Tuesday, 8 March 2016

David Parr House



In a back street in Cambridge, a hitherto unknown domestic interior, now over a hundred years old, has been discovered and purchased in order to preserve and share it.  

The [very] small terraced house was until recently the home first of David Parr and then of his granddaughter and her family. In his day job, David Parr was employed as an artist-painter by the firm F R Leach & Sons, responsible for carrying out many church and college decorative schemes in Cambridge and beyond – typically patterned mural painting on walls and ceilings with elaborate late-Victorian designs and colourways, inspired by Gothick architects and William Morris in the early days of the Firm




.

From the 1890s through to his death in 1927 David Parr brought his work home, with his paints, to cover the surfaces of his home with similar high quality ornamentation – foliage, flowers, motifs, scrolls, quotations – executed with perfect craftsmanship.  He kept a notebook too, detailing paints and tools and dates and costs, so the sequence of work is recorded. 


Having purchased the house from the family following the death of Parr’s granddaughter, who moved in aged 12 to look after her grandmother in 1927, the David Parr House charitable trust aims to preserve, conserve and open this modest yet remarkable building to the public.  

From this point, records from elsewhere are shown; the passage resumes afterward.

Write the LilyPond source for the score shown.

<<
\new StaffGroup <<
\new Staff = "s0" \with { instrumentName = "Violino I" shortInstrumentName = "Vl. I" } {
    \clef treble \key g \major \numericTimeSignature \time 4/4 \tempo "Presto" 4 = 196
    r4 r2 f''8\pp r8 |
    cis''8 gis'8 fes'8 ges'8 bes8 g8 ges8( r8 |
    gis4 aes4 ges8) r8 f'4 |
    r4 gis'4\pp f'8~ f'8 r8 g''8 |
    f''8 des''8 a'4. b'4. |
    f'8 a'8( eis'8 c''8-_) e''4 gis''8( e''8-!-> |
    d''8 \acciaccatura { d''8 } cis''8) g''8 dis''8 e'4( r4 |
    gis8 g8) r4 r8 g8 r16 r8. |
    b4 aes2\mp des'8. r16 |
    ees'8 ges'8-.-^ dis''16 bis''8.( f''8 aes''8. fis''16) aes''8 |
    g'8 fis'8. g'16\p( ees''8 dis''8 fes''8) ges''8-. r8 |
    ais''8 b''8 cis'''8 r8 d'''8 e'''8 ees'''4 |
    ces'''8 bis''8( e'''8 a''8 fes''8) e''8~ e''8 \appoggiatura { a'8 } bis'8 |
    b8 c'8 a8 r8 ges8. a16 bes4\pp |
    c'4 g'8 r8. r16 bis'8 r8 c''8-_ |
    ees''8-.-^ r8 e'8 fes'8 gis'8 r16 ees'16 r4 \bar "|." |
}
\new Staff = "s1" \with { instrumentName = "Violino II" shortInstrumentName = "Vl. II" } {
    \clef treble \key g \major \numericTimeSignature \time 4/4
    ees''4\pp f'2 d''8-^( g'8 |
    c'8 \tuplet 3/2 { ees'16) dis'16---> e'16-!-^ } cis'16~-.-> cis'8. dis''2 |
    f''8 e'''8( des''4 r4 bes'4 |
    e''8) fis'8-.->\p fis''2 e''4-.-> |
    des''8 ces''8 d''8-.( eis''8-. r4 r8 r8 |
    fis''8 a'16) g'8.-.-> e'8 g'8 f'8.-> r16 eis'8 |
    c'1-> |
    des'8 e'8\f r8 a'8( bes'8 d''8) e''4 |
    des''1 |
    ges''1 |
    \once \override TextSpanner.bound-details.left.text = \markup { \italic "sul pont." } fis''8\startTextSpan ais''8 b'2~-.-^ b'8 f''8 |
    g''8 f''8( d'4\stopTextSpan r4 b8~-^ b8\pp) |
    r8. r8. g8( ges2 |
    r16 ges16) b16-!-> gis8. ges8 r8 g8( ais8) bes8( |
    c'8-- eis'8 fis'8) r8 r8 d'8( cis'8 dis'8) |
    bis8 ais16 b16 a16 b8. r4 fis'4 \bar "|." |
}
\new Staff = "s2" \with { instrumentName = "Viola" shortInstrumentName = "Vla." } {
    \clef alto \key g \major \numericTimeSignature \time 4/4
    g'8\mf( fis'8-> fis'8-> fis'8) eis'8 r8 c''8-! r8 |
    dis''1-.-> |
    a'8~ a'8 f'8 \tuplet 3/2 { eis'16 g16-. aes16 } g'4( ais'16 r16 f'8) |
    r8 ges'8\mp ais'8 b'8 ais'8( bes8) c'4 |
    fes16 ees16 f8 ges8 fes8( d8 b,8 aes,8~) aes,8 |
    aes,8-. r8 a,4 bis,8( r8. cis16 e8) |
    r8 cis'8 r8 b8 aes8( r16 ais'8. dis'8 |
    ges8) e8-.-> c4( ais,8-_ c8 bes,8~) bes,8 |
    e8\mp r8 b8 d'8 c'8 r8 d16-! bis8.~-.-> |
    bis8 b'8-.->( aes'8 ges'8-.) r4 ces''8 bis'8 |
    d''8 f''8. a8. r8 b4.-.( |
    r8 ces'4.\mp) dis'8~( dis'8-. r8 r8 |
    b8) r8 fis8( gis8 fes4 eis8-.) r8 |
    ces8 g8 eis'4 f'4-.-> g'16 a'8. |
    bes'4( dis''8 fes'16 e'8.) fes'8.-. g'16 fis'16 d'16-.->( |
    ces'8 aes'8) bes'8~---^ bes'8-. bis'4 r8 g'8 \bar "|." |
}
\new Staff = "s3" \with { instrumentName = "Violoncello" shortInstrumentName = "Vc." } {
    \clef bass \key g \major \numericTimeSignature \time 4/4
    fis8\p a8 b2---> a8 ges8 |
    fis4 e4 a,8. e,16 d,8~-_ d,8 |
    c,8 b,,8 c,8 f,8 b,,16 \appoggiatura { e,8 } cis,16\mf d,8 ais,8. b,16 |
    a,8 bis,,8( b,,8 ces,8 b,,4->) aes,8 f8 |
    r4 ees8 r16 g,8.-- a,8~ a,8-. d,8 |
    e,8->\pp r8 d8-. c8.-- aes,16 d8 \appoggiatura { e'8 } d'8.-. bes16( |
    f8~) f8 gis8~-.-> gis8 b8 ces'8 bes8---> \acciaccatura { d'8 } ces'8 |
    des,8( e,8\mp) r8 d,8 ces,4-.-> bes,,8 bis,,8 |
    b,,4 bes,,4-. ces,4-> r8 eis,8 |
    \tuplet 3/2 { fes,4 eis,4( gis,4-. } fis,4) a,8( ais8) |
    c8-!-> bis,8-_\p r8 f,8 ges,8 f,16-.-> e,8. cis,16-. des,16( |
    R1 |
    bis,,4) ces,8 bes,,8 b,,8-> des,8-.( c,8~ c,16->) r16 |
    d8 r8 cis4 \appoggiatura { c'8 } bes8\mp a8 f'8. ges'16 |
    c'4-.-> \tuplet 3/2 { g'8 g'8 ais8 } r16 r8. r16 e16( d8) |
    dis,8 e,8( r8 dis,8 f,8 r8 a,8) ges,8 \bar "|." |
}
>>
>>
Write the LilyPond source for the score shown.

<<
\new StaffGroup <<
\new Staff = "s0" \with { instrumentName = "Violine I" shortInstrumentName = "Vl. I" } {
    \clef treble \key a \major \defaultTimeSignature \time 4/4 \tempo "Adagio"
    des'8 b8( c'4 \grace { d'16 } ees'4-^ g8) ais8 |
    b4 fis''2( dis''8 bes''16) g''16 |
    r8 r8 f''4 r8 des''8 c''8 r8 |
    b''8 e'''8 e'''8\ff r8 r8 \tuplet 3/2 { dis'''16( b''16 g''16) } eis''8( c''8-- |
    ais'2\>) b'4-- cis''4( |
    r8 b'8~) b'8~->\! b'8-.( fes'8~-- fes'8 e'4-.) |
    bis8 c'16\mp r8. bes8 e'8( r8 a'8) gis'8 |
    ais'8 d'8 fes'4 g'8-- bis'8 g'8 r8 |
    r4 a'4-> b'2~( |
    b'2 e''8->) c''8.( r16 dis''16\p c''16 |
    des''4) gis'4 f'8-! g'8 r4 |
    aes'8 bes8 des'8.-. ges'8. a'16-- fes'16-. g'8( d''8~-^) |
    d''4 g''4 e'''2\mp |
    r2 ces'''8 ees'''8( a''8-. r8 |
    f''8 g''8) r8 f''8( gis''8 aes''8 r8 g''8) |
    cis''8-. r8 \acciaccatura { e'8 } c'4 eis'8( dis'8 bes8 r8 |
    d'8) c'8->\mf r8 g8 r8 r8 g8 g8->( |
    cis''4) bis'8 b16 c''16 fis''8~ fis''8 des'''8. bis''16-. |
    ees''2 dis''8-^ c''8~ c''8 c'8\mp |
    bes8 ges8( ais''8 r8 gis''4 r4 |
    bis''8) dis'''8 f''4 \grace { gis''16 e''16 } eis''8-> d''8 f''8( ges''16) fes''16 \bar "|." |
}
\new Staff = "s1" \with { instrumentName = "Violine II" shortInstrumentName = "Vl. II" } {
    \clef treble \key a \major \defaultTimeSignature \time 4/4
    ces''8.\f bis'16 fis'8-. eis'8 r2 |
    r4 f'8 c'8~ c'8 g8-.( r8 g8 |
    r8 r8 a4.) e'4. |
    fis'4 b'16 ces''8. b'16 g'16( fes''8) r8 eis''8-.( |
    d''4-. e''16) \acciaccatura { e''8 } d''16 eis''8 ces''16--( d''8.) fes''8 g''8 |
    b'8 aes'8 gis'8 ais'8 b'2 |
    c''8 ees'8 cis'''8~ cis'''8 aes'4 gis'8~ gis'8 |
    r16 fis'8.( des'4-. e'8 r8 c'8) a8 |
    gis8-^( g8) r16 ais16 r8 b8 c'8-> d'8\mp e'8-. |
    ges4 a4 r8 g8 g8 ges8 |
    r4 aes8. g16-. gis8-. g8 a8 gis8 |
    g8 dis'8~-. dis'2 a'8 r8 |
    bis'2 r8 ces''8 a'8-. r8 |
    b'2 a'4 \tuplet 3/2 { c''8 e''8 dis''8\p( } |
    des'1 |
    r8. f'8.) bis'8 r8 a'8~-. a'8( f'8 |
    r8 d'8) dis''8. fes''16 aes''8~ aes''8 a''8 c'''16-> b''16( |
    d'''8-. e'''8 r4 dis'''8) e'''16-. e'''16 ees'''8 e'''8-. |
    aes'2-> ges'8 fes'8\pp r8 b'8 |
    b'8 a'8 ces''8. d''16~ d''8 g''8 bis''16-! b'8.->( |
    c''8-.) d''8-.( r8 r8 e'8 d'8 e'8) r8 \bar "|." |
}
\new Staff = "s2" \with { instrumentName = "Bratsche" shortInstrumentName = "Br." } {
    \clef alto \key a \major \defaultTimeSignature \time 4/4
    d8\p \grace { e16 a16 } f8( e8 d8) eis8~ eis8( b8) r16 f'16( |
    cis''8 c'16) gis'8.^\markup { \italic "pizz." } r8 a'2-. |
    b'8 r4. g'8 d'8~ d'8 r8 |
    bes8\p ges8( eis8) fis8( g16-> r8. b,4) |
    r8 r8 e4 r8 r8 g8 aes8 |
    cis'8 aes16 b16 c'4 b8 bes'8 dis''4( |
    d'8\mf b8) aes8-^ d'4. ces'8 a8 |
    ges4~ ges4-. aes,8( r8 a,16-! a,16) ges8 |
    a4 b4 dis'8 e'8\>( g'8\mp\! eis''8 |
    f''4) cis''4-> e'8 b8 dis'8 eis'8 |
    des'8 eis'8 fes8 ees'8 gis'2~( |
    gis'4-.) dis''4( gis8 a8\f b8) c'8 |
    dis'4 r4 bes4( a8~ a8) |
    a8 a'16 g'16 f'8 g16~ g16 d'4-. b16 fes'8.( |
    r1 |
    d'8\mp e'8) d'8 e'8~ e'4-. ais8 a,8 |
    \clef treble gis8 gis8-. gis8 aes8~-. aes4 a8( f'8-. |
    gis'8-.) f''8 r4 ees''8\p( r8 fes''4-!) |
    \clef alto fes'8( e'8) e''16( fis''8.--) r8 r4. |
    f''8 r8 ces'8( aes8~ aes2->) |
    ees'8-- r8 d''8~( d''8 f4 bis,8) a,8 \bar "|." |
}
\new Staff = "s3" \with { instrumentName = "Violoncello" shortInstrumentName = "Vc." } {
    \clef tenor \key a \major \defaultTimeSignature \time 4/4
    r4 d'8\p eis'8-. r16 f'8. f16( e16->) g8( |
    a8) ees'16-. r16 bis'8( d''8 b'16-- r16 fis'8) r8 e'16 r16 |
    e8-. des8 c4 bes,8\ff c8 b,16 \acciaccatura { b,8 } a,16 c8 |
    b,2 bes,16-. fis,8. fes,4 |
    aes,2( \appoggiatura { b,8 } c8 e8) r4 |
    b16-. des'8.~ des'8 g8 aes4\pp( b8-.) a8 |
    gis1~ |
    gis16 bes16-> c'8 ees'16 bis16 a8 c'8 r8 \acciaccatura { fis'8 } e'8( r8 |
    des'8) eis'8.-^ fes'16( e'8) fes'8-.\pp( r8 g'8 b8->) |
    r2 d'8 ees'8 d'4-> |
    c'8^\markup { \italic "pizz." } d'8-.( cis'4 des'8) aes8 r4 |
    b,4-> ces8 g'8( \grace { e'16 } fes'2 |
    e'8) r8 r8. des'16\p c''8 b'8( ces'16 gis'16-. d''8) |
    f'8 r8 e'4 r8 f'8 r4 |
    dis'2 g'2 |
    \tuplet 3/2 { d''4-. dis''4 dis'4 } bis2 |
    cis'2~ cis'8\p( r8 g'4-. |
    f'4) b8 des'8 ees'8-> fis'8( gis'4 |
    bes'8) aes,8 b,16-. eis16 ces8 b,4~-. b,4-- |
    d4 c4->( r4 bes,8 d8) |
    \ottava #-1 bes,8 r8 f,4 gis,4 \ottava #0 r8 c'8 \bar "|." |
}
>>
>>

The painting is exceptional in itself and in terms of its virtually intact survival, as it were out of sight for so many decades;  of equal if not greater historical interest is that it is all the work of a journeyman house painter from the same period as that so vividly in The Ragged-Trousered Philanthropists by Robert Tressell – men working for seven or eight pence an hour.  With the Leach firm, Parr was probably not subject to arbitrary wage cuts or lay-offs; nonetheless in the Edwardian era his income and family standard of living was very basic, while his meticulous accounts echo the philanthropists’ concern with pence and half-pence.   All the more amazing his creation of a unique interior.